The Rise and Fall of Napoleon Bonaparte

The Rise and Fall of Napoleon Bonaparte

Napoleon Bonaparte was a fascinating man. Although diminutive in stature, he possessed a titanic ego, and tremendous willpower, determination and ambition. He was responsible for bringing much-needed stability to calm   the post-revolution chaos in France.   His life was marked by a spectacular rise in power and  a dizzying fall. Under the leadership of this military genius, France witnessed some spectacular victories in the battlefield and towards the end of his career, his unwise military interventions were instrumental in crushing defeats for the French army. 

The bloody French Revolution left France traumatised but Napoleon Bonaparte emerged from its ashes and began a meteoric rise to power. Napoleon left an indelible mark in history but paradoxically had many character flaws and made many mistakes, the biggest of which was his war with Russia.

Born in 1769, in Ajaccio, on the Mediterranean island of Corsica, he was the second of eight surviving children. Despite his parents belonging to a minor Corsican nobility, the family was not wealthy. The year before Napoleon’s birth, France had acquired Corsica from the city-state of Genoa, Italy. Napoleon later adopted a French spelling of his last name.

Here’s an interesting bit of trivia — In 1799, during Napoleon’s military campaign in Egypt, a French soldier discovered the Rosetta Stone which proved to be instrumental in cracking the code of Egyptian hieroglyphics, a script that had been dead for almost 2,000 years.

After graduating from the French military academy in 1785, Napoleon became a second lieutenant in an artillery regiment of the French army. Within three years of the French Revolution in 1789, the revolutionaries had overthrown the monarchy and proclaimed a French republic. During the early years of the revolution, Napoleon was largely on a sabbatical from the military and home in Corsica where he became enamoured with the Jacobins, a pro-democracy political group. However, this association soon got him on the wrong side of the nationalist Corsican governor, following which the Bonaparte family fled their native island for mainland France and Napoleon returned to military duty.

Napoleon seemed to gravitate towards controversial individuals and in France he became associated with Augustin Robespierre, the brother of revolutionary leader Maximilien Robespierre, a Jacobin who was a the principal force behind the Reign of Terror (1793-1794). During this time, Napoleon was promoted to the rank of brigadier general in the army. However, Robespierre soon fell from power and was guillotined along with Augustin in 1794 and Napoleon was briefly put under house arrest for his ties with them.

We are all familiar with the American state of Louisiana. From 1803 to 1815, France was enmeshed in the Napoleonic Wars, a series of major conflicts with various coalitions of European nations.

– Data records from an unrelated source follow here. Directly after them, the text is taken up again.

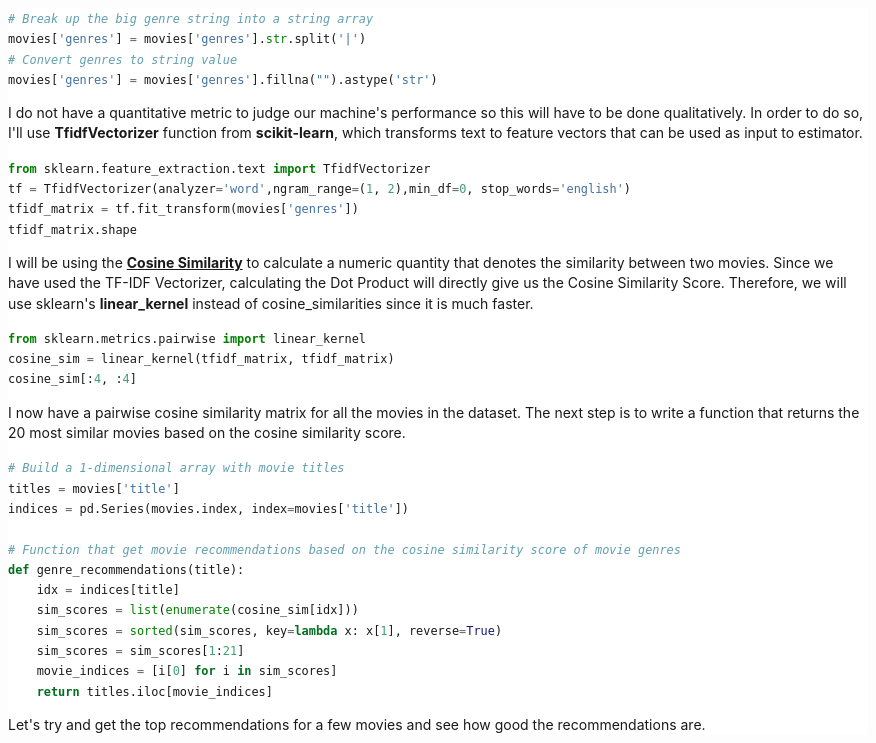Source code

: 
```python id="CuclTziPcw9p"
# Break up the big genre string into a string array
movies['genres'] = movies['genres'].str.split('|')
# Convert genres to string value
movies['genres'] = movies['genres'].fillna("").astype('str')
```


I do not have a quantitative metric to judge our machine's performance so this will have to be done qualitatively. In order to do so, I'll use **TfidfVectorizer** function from **scikit-learn**, which transforms text to feature vectors that can be used as input to estimator.


```python id="CfuoOLmjcw9q" outputId="9682f094-99fd-4482-d5a4-47e2f4de2290"
from sklearn.feature_extraction.text import TfidfVectorizer
tf = TfidfVectorizer(analyzer='word',ngram_range=(1, 2),min_df=0, stop_words='english')
tfidf_matrix = tf.fit_transform(movies['genres'])
tfidf_matrix.shape
```


I will be using the **[Cosine Similarity](https://masongallo.github.io/machine/learning,/python/2016/07/29/cosine-similarity.html)** to calculate a numeric quantity that denotes the similarity between two movies. Since we have used the TF-IDF Vectorizer, calculating the Dot Product will directly give us the Cosine Similarity Score. Therefore, we will use sklearn's **linear_kernel** instead of cosine_similarities since it is much faster.


```python id="MRszy09Scw9r" outputId="6c7732d6-aca0-425f-e585-a2434b9680ad"
from sklearn.metrics.pairwise import linear_kernel
cosine_sim = linear_kernel(tfidf_matrix, tfidf_matrix)
cosine_sim[:4, :4]
```


I now have a pairwise cosine similarity matrix for all the movies in the dataset. The next step is to write a function that returns the 20 most similar movies based on the cosine similarity score.


```python id="cG3XJIYhcw9s"
# Build a 1-dimensional array with movie titles
titles = movies['title']
indices = pd.Series(movies.index, index=movies['title'])

# Function that get movie recommendations based on the cosine similarity score of movie genres
def genre_recommendations(title):
    idx = indices[title]
    sim_scores = list(enumerate(cosine_sim[idx]))
    sim_scores = sorted(sim_scores, key=lambda x: x[1], reverse=True)
    sim_scores = sim_scores[1:21]
    movie_indices = [i[0] for i in sim_scores]
    return titles.iloc[movie_indices]
```


Let's try and get the top recommendations for a few movies and see how good the recommendations are.

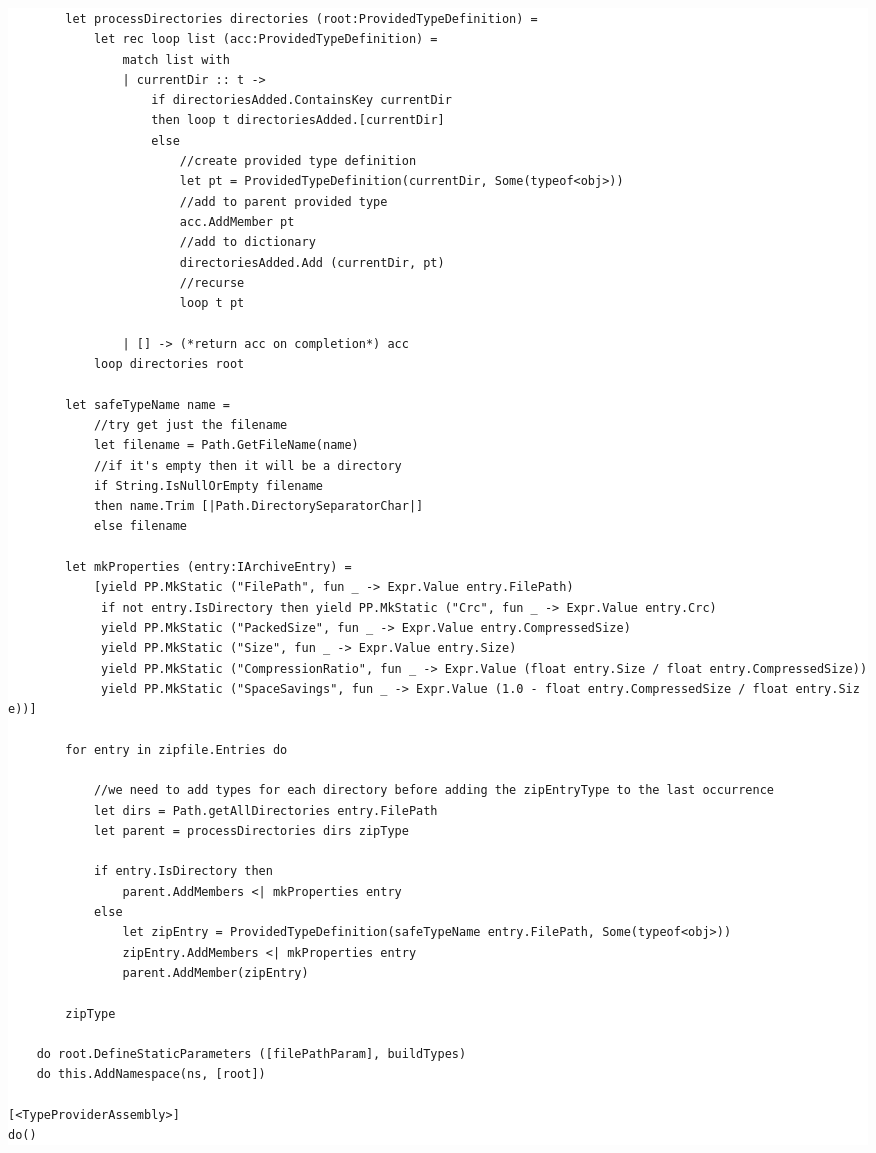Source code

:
 ```
        let processDirectories directories (root:ProvidedTypeDefinition) =
            let rec loop list (acc:ProvidedTypeDefinition) =
                match list with
                | currentDir :: t ->
                    if directoriesAdded.ContainsKey currentDir
                    then loop t directoriesAdded.[currentDir]
                    else
                        //create provided type definition
                        let pt = ProvidedTypeDefinition(currentDir, Some(typeof<obj>))
                        //add to parent provided type
                        acc.AddMember pt
                        //add to dictionary
                        directoriesAdded.Add (currentDir, pt)
                        //recurse
                        loop t pt

                | [] -> (*return acc on completion*) acc
            loop directories root

        let safeTypeName name =
            //try get just the filename
            let filename = Path.GetFileName(name)
            //if it's empty then it will be a directory
            if String.IsNullOrEmpty filename
            then name.Trim [|Path.DirectorySeparatorChar|]
            else filename

        let mkProperties (entry:IArchiveEntry) = 
            [yield PP.MkStatic ("FilePath", fun _ -> Expr.Value entry.FilePath)
             if not entry.IsDirectory then yield PP.MkStatic ("Crc", fun _ -> Expr.Value entry.Crc)
             yield PP.MkStatic ("PackedSize", fun _ -> Expr.Value entry.CompressedSize)
             yield PP.MkStatic ("Size", fun _ -> Expr.Value entry.Size)
             yield PP.MkStatic ("CompressionRatio", fun _ -> Expr.Value (float entry.Size / float entry.CompressedSize))
             yield PP.MkStatic ("SpaceSavings", fun _ -> Expr.Value (1.0 - float entry.CompressedSize / float entry.Size))]

        for entry in zipfile.Entries do

            //we need to add types for each directory before adding the zipEntryType to the last occurrence
            let dirs = Path.getAllDirectories entry.FilePath
            let parent = processDirectories dirs zipType

            if entry.IsDirectory then
                parent.AddMembers <| mkProperties entry
            else
                let zipEntry = ProvidedTypeDefinition(safeTypeName entry.FilePath, Some(typeof<obj>))
                zipEntry.AddMembers <| mkProperties entry
                parent.AddMember(zipEntry)

        zipType

    do root.DefineStaticParameters ([filePathParam], buildTypes)
    do this.AddNamespace(ns, [root])
        
[<TypeProviderAssembly>]
do()
```  


[1]: http://www.h2g2.com
[2]: http://msdn.microsoft.com/en-us/library/hh156509.aspx
[3]: https://sharpcompress.codeplex.com
[4]: http://msdn.microsoft.com/en-us/library/dd233175.aspx
[5]: http://msdn.microsoft.com/en-us/library/dd233211.aspx
[6]: http://msdn.microsoft.com/en-us/library/dd233246.aspx
[7]: http://msdn.microsoft.com/en-us/library/dd233212.aspx
[8]: http://stackoverflow.com/questions/10161437/type-provider-providing-me-with-an-unsuported-constant-type-system-double-er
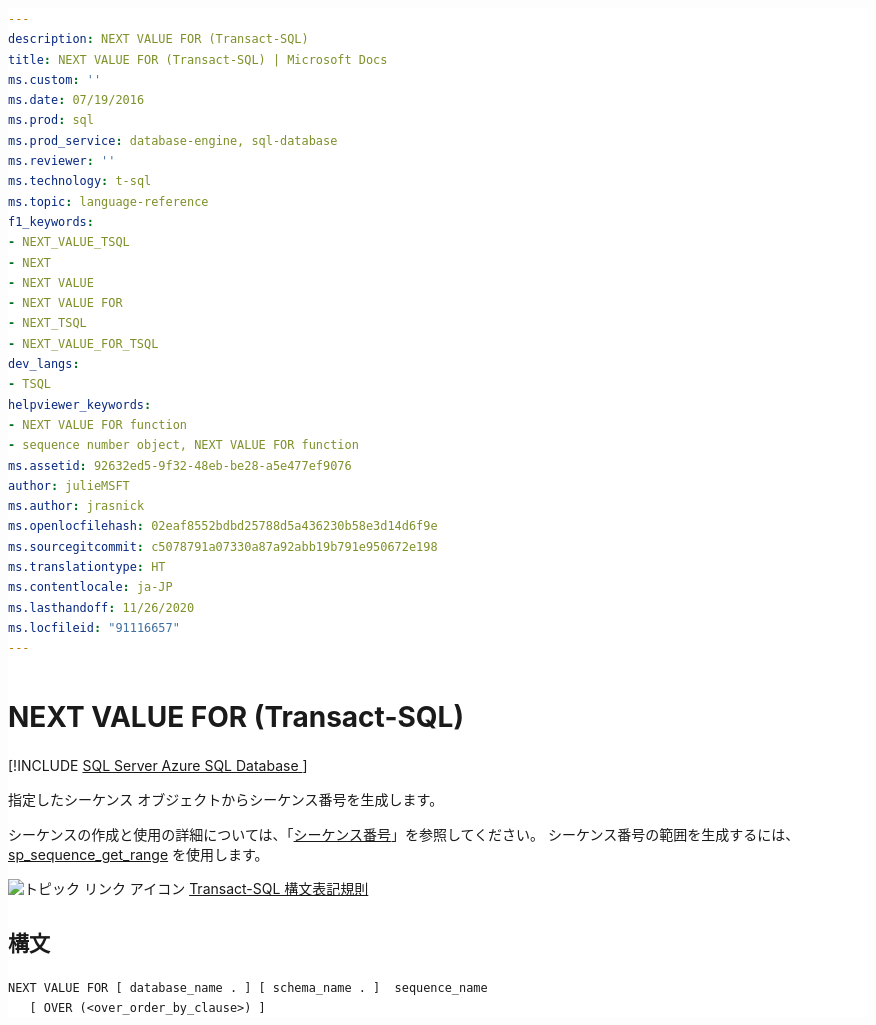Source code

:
```yaml
---
description: NEXT VALUE FOR (Transact-SQL)
title: NEXT VALUE FOR (Transact-SQL) | Microsoft Docs
ms.custom: ''
ms.date: 07/19/2016
ms.prod: sql
ms.prod_service: database-engine, sql-database
ms.reviewer: ''
ms.technology: t-sql
ms.topic: language-reference
f1_keywords:
- NEXT_VALUE_TSQL
- NEXT
- NEXT VALUE
- NEXT VALUE FOR
- NEXT_TSQL
- NEXT_VALUE_FOR_TSQL
dev_langs:
- TSQL
helpviewer_keywords:
- NEXT VALUE FOR function
- sequence number object, NEXT VALUE FOR function
ms.assetid: 92632ed5-9f32-48eb-be28-a5e477ef9076
author: julieMSFT
ms.author: jrasnick
ms.openlocfilehash: 02eaf8552bdbd25788d5a436230b58e3d14d6f9e
ms.sourcegitcommit: c5078791a07330a87a92abb19b791e950672e198
ms.translationtype: HT
ms.contentlocale: ja-JP
ms.lasthandoff: 11/26/2020
ms.locfileid: "91116657"
---
```

# <a name="next-value-for-transact-sql"></a>NEXT VALUE FOR (Transact-SQL)
[!INCLUDE [SQL Server Azure SQL Database ](../../includes/applies-to-version/sql-asdb.md)]

  指定したシーケンス オブジェクトからシーケンス番号を生成します。  
  
 シーケンスの作成と使用の詳細については、「[シーケンス番号](../../relational-databases/sequence-numbers/sequence-numbers.md)」を参照してください。 シーケンス番号の範囲を生成するには、[sp_sequence_get_range](../../relational-databases/system-stored-procedures/sp-sequence-get-range-transact-sql.md) を使用します。  
  
 ![トピック リンク アイコン](../../database-engine/configure-windows/media/topic-link.gif "トピック リンク アイコン") [Transact-SQL 構文表記規則](../../t-sql/language-elements/transact-sql-syntax-conventions-transact-sql.md)  
  
## <a name="syntax"></a>構文  
  
```syntaxsql
NEXT VALUE FOR [ database_name . ] [ schema_name . ]  sequence_name  
   [ OVER (<over_order_by_clause>) ]  
```  
  
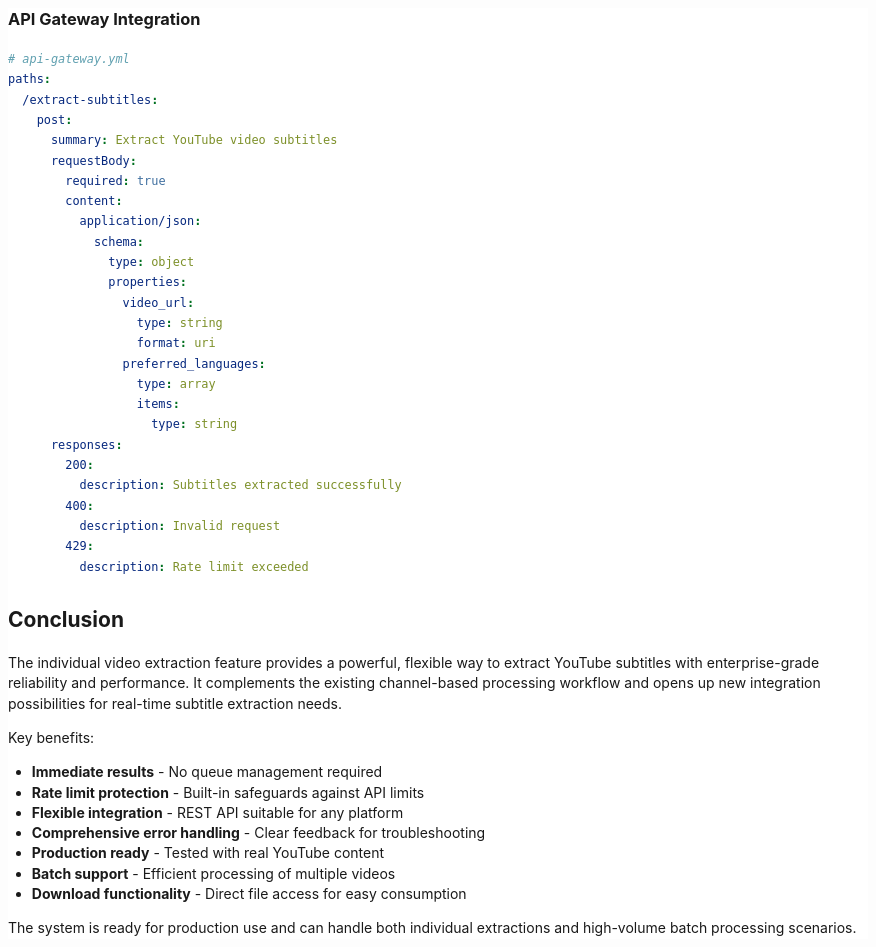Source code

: ### API Gateway Integration

```yaml
# api-gateway.yml
paths:
  /extract-subtitles:
    post:
      summary: Extract YouTube video subtitles
      requestBody:
        required: true
        content:
          application/json:
            schema:
              type: object
              properties:
                video_url:
                  type: string
                  format: uri
                preferred_languages:
                  type: array
                  items:
                    type: string
      responses:
        200:
          description: Subtitles extracted successfully
        400:
          description: Invalid request
        429:
          description: Rate limit exceeded
```

## Conclusion

The individual video extraction feature provides a powerful, flexible way to extract YouTube subtitles with enterprise-grade reliability and performance. It complements the existing channel-based processing workflow and opens up new integration possibilities for real-time subtitle extraction needs.

Key benefits:
- **Immediate results** - No queue management required
- **Rate limit protection** - Built-in safeguards against API limits  
- **Flexible integration** - REST API suitable for any platform
- **Comprehensive error handling** - Clear feedback for troubleshooting
- **Production ready** - Tested with real YouTube content
- **Batch support** - Efficient processing of multiple videos
- **Download functionality** - Direct file access for easy consumption

The system is ready for production use and can handle both individual extractions and high-volume batch processing scenarios.
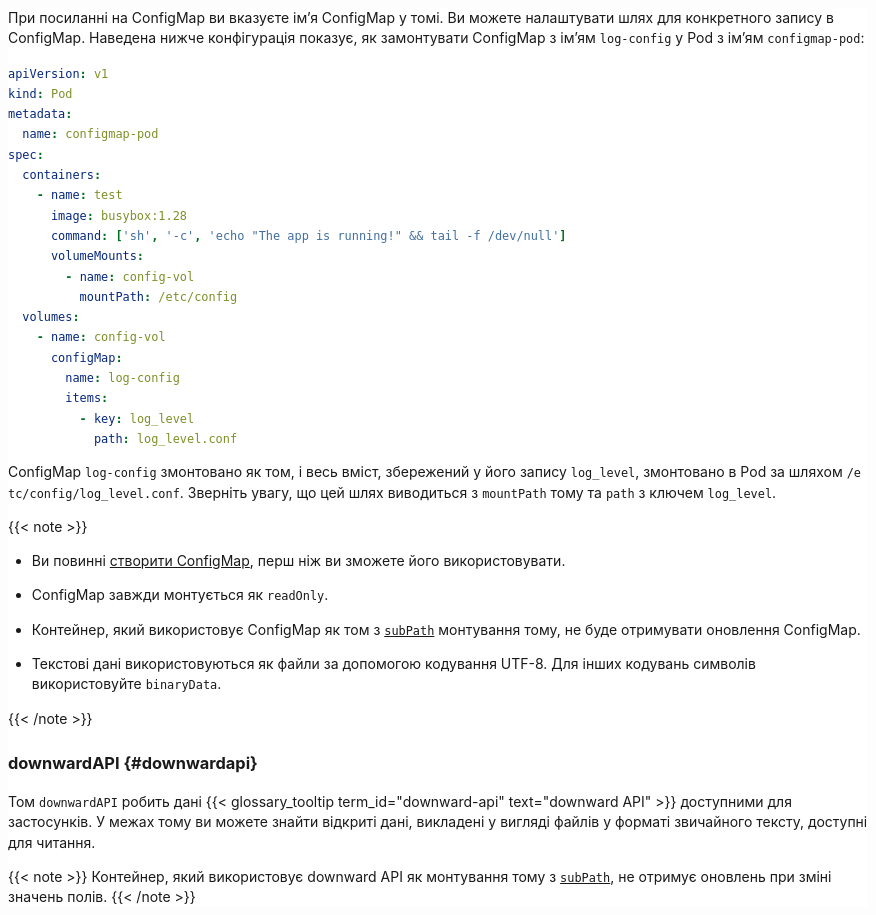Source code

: При посиланні на ConfigMap ви вказуєте імʼя ConfigMap у томі. Ви можете налаштувати шлях для конкретного запису в ConfigMap. Наведена нижче конфігурація показує, як замонтувати ConfigMap з імʼям `log-config` у Pod з імʼям `configmap-pod`:

```yaml
apiVersion: v1
kind: Pod
metadata:
  name: configmap-pod
spec:
  containers:
    - name: test
      image: busybox:1.28
      command: ['sh', '-c', 'echo "The app is running!" && tail -f /dev/null']
      volumeMounts:
        - name: config-vol
          mountPath: /etc/config
  volumes:
    - name: config-vol
      configMap:
        name: log-config
        items:
          - key: log_level
            path: log_level.conf
```

ConfigMap `log-config` змонтовано як том, і весь вміст, збережений у його запису `log_level`, змонтовано в Pod за шляхом `/etc/config/log_level.conf`. Зверніть увагу, що цей шлях виводиться з `mountPath` тому та `path` з ключем `log_level`.

{{< note >}}

* Ви повинні [створити ConfigMap](/docs/tasks/configure-pod-container/configure-pod-configmap/#create-a-configmap), перш ніж ви зможете його використовувати.

* ConfigMap завжди монтується як `readOnly`.

* Контейнер, який використовує ConfigMap як том з [`subPath`](#using-subpath) монтування тому, не буде отримувати оновлення ConfigMap.

* Текстові дані використовуються як файли за допомогою кодування UTF-8. Для інших кодувань символів використовуйте `binaryData`.

{{< /note >}}

### downwardAPI {#downwardapi}

Том `downwardAPI` робить дані {{< glossary_tooltip term_id="downward-api" text="downward API" >}} доступними для застосунків. У межах тому ви можете знайти відкриті дані, викладені у вигляді файлів у форматі звичайного тексту, доступні для читання.

{{< note >}}
Контейнер, який використовує downward API як монтування тому з [`subPath`](#using-subpath), не отримує оновлень при зміні значень полів.
{{< /note >}}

In 1803, Napoleon was in need of funds to finance the future wars and decided to sell France’s Louisiana Territory in North America to the newly independent United States for $15 million, a transaction that later became known as the Louisiana Purchase.

The French revolution came about due to the anger of the common man against the extravagant lifestyle of the French nobility which were all but decimated in the bloody purges following the revolution. Paradoxically, Napoleon re-established a French aristocracy and began handing out titles of nobility to his loyal friends and families, as his empire continued to expand across much of western and central continental Europe.

After his fall in October 1815, Napoleon was exiled to the remote, British-held island of Saint Helena, in the South Atlantic Ocean where he died in 1821 of stomach cancer, aged only 51. Interestingly, during his time in power, Napoleon often posed for paintings with his hand in his vest, leading some to speculate that he had been plagued by stomach pain for years. He was buried on the island, despite his request to be laid to rest ‘on the banks of the Seine, among the French people I have loved so much’. In 1840, his remains were returned to France and interred in a crypt at Les Invalides in Paris,  the resting place of many other French military leaders.